ISSTA2023
Understanding Breaking Changes in the Wild
Dhanushka Jayasuriya, Valerio Terragni, Jens Dietrich, Samuel Ou, Kelly Blincoe
被引用 19 次
摘要
Libraries assist in accelerating the development of software applications by providing reusable functionalities. Libraries and applications that declare these libraries as dependencies become their clients. However, as libraries evolve, maintaining the dependencies in client projects can be challenging if the new version contains breaking changes. Yet, limited research focuses on analyzing the impact of breaking changes on client projects when updating dependencies in the wild. Hence, we conduct an empirical analysis using Java projects built using Maven to investigate the impact of breaking changes introduced between two library versions. Our dataset included 18,415 Maven artifacts, declaring 142,355 direct dependencies, out of which 71.60% were not up-to-date. We automatically updated these dependencies and discovered that 11.58% of the dependency updates resulted in breaking changes that affected the client, and almost half of them were introduced during a non-major update. We analyzed the changes in the libraries that contributed towards these breaking changes, and our results indicate that changes in transitive dependencies were a significant factor in introducing breaking changes.
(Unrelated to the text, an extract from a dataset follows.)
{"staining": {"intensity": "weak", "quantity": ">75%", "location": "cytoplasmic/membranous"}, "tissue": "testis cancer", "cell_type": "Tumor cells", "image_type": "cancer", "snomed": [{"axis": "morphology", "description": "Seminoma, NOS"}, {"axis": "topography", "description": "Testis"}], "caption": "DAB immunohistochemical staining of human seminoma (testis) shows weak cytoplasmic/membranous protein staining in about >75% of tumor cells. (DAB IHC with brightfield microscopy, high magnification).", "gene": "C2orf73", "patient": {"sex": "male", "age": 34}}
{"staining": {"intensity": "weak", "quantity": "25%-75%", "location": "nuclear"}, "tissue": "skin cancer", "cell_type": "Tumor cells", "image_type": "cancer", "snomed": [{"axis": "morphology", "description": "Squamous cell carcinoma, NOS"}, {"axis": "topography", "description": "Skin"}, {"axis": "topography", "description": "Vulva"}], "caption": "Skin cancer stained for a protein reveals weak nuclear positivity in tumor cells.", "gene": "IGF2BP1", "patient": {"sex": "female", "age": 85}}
We further investigated if it was common for clients to use functionalities of transitive dependencies directly without declaring them. This showed that over half of the clients use transitive functionality. Therefore, we analyzed actions suggested to resolve these breaking changes introduced by transitive dependencies under the discussions on open-source platforms, and the frequently suggested action was to exclude the transitive dependency from the project configuration.